# Walter's New Workshop



## Starlight Tools (Apr 19, 2015)

I was at a client's place up in Rossland not long ago and noticed a Grumman Olsen Step van, Ex Snap-On truck, assembled by Lynch Display Vans, complete with Power tailgate that had been sitting there for a long time. As I was getting ready to leave, my client asked me if I knew anybody that was looking for something like it. Well to make a long story short, I am now the proud owner of a 1990 Chevrolet P60 Grumman Olsen Step Van with a 20 Foot box which I plan to convert to a mobile tool repair / machine shop.

But to keep this in context, I had an interesting find when I started to check out the van further.

Back in 2008, the original owner of the van, bought what appears to be a Navistar International 3800 School bus from the local school board that had a rusted out body, but powered by a DTA466C with only 150,000 KM. this bus was supposedly used for mostly school excursions, so was mostly highway driven

He had the Grumman Box lifted off the Chevy frame and placed on the Navistar bus frame, so even though the registration for the van says Chevy, I am not sure just how much Chevy is there besides the steering wheel.

The Van currently has 195,355 Km on it and the Safety inspection which was done in July of 2014 was clocked in at 195,229. And most of those extra clicks were me driving the van home.

I have contact with the original Snap-On dealer / owner and hope to get more concrete info on just what it is that I actually have.

So I have been researching not only Snap-On Tool trucks, but Navistar 3800 buses as well.

Pic's will come once I get the broken camera replaced.

Walter


----------



## brino (Apr 19, 2015)

But Walter, now you need to buy a truckload of new tools!

Congratulations.
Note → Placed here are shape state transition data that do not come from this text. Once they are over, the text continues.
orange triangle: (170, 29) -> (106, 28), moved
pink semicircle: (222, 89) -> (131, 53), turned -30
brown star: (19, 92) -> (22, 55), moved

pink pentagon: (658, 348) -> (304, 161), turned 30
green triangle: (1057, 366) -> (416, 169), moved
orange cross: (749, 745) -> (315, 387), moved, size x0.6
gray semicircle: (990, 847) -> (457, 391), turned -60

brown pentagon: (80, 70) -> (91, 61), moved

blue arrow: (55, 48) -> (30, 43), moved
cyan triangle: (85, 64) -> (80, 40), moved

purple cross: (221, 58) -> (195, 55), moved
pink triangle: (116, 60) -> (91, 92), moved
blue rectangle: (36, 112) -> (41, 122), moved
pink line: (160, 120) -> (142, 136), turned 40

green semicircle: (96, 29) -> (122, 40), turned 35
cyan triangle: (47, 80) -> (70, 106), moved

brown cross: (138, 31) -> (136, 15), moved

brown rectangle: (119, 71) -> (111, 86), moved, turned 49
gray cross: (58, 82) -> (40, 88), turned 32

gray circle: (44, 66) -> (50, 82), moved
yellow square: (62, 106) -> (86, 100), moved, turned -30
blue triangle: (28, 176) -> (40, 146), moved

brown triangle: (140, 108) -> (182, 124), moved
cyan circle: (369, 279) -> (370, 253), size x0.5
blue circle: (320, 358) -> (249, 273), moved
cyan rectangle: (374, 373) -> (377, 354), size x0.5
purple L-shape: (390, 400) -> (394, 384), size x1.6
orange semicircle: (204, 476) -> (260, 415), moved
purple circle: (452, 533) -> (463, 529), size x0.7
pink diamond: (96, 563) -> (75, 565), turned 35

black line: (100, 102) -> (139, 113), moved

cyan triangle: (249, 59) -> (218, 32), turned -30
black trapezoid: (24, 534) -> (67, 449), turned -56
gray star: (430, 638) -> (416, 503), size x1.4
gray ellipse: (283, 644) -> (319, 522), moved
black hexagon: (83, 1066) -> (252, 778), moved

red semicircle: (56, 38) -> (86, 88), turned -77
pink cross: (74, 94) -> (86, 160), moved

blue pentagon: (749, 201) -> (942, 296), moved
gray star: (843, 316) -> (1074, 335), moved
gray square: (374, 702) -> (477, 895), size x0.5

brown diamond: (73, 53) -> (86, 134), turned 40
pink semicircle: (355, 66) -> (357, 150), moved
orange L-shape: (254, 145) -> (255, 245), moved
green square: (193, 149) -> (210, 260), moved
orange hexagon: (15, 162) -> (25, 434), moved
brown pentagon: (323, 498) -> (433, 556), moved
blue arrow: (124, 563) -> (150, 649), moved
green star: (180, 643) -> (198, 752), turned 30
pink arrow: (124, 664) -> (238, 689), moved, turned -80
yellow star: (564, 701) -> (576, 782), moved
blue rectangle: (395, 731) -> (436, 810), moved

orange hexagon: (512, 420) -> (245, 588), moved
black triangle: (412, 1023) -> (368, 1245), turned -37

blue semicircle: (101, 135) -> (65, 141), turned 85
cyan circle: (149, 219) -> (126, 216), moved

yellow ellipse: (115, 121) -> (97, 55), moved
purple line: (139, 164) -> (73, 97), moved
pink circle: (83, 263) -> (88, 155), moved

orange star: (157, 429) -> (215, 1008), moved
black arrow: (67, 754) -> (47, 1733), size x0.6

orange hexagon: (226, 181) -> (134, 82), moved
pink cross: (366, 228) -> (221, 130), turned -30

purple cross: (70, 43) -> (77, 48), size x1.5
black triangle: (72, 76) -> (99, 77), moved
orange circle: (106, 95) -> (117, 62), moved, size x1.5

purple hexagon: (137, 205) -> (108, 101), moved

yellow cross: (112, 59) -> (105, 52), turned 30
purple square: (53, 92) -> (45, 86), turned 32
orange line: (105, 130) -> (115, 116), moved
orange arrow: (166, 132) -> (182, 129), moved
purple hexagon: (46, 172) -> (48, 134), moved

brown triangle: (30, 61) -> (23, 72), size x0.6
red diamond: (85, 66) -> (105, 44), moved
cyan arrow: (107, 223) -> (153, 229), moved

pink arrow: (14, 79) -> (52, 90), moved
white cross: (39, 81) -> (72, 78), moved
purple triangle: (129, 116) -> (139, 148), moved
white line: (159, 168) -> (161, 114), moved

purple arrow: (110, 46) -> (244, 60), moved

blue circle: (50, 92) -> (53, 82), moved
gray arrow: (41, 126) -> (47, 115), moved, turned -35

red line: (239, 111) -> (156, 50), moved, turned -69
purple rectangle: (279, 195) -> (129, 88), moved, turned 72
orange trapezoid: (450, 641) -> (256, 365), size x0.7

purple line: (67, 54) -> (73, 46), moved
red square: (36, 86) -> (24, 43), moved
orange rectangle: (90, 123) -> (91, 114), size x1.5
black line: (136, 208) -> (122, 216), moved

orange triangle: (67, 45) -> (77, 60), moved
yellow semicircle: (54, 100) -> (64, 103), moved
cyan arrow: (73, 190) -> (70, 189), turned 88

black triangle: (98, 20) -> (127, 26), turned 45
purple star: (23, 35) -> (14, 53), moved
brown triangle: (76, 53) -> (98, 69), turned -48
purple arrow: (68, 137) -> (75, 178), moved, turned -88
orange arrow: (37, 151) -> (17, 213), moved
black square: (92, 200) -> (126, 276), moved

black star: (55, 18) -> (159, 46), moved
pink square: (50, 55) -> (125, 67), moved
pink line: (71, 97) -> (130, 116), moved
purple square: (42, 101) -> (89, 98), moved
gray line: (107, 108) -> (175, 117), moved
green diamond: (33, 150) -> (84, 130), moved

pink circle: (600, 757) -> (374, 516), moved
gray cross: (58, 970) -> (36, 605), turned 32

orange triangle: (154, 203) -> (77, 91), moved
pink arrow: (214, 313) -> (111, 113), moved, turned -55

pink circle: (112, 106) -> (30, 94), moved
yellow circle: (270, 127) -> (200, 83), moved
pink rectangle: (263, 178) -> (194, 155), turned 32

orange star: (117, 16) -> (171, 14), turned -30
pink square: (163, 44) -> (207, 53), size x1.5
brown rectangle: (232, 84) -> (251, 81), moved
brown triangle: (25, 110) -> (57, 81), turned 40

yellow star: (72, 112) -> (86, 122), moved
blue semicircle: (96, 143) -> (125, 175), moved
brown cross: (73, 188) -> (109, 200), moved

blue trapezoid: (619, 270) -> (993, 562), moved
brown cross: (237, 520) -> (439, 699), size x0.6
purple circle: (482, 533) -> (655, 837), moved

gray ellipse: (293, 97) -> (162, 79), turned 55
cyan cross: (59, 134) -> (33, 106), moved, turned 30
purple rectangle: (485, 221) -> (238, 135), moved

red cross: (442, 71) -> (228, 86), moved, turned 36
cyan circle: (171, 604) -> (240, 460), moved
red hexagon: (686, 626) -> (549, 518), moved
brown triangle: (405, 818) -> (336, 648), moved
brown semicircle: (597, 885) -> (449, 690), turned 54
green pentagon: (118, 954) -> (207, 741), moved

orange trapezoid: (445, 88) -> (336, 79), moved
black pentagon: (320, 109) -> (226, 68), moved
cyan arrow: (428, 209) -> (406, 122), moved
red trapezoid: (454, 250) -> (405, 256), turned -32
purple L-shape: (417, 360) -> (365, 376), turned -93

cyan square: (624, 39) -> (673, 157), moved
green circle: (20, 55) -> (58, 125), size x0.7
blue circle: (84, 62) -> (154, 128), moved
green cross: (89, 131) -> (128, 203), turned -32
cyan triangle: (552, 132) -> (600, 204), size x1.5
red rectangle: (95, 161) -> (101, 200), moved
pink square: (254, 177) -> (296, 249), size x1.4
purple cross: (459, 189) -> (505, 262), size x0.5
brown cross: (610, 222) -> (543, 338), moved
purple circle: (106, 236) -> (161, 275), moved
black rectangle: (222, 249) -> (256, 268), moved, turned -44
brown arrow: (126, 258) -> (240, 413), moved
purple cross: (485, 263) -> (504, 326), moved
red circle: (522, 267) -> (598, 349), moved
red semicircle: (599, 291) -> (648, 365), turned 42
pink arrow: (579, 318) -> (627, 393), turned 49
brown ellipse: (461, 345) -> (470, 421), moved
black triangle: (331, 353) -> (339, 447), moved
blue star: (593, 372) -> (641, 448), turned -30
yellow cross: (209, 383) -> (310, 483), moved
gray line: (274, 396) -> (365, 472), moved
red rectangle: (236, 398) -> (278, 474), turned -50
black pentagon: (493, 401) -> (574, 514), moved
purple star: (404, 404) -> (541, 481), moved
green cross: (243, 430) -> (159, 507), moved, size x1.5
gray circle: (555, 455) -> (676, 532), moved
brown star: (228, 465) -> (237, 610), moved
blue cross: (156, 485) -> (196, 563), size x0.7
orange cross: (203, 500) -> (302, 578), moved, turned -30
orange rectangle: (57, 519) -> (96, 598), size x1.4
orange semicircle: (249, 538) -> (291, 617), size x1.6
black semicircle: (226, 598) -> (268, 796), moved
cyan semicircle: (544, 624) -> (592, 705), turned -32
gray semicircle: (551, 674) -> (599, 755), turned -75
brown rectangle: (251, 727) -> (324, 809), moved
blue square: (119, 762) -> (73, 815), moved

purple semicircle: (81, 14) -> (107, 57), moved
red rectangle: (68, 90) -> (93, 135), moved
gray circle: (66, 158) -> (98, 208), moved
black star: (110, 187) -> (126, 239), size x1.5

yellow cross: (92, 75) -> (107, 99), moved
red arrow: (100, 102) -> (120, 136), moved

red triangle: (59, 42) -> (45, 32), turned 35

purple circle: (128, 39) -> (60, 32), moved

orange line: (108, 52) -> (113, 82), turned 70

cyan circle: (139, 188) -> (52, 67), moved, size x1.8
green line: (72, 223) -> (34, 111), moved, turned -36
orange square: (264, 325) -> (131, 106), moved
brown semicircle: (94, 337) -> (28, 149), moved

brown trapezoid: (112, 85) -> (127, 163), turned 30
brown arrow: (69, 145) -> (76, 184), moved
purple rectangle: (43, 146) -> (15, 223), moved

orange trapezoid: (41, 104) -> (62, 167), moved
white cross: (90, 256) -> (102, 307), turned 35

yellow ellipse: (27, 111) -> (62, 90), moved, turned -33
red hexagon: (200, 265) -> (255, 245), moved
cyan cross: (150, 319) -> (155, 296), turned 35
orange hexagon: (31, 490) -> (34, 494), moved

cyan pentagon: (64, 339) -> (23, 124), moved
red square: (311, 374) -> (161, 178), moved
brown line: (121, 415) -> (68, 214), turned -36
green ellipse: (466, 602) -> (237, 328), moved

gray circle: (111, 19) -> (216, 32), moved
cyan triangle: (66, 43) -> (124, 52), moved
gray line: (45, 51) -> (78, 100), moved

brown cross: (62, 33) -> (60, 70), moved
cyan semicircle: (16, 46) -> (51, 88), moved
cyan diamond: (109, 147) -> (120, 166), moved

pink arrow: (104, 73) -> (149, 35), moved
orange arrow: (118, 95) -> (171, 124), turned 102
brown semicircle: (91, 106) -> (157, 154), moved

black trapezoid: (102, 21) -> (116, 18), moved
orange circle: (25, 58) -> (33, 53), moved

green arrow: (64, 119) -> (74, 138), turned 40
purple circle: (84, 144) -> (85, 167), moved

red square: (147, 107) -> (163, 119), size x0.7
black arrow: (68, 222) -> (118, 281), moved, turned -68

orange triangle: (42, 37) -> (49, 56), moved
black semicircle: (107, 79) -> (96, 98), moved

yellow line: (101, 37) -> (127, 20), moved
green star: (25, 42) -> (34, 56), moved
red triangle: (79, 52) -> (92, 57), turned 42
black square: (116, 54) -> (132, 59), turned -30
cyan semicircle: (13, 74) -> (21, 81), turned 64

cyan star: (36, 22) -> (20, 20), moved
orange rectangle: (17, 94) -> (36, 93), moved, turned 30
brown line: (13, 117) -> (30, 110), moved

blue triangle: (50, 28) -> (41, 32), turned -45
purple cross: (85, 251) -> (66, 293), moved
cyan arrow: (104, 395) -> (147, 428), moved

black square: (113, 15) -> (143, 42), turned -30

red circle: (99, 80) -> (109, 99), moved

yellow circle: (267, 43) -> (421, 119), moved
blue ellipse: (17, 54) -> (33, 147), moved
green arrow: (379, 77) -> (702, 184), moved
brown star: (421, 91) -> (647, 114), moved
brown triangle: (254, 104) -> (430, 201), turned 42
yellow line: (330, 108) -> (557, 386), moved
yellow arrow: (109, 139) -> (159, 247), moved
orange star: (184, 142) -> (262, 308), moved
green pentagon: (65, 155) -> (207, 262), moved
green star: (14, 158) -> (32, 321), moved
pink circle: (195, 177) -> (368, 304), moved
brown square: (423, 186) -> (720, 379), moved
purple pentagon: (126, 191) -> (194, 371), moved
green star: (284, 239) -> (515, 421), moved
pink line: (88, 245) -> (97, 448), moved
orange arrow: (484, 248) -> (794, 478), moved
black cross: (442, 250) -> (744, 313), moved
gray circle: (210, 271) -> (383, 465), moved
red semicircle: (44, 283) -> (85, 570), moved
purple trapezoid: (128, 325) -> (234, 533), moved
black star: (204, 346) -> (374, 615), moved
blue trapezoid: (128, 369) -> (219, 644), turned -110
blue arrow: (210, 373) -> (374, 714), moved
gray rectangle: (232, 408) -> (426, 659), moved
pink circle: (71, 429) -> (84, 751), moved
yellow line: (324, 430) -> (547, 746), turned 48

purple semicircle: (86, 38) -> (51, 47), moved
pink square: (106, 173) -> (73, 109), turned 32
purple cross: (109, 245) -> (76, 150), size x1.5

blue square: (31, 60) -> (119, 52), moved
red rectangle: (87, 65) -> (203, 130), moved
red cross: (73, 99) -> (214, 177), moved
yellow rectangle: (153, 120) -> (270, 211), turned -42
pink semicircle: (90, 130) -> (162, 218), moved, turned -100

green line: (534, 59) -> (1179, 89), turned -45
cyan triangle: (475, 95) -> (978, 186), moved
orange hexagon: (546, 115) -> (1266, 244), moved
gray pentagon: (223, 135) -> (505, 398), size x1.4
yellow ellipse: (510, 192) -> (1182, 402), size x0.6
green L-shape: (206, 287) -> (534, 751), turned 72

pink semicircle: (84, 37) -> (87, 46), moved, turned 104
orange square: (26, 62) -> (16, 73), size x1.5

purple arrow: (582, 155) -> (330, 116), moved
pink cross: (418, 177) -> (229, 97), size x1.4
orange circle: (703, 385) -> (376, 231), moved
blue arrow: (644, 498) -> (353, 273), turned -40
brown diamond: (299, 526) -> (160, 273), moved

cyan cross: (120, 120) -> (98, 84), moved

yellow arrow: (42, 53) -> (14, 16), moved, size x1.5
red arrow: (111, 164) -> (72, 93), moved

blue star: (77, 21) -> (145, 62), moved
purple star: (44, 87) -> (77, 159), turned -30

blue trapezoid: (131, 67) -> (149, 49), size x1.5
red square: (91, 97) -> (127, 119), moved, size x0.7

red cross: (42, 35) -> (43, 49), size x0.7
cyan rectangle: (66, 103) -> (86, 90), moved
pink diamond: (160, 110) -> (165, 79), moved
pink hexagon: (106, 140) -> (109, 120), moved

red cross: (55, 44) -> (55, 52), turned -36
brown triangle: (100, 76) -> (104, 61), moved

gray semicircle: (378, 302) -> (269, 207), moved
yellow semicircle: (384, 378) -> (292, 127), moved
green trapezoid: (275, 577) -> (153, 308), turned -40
It sounds like a great find......can't wait for some pics.
-brino


----------



## planeflyer21 (Apr 30, 2015)

Very cool!

That idea has crossed my mind more than once, especially when seeing the surplus Army mobile shop trucks.


----------



## Starlight Tools (May 10, 2015)

OK so got the camera fixed, here are pictures of the "Magic Bus"

Came full of dirt, but not the load of lumber.

Also here is Charlie, my swamper.

Walter


----------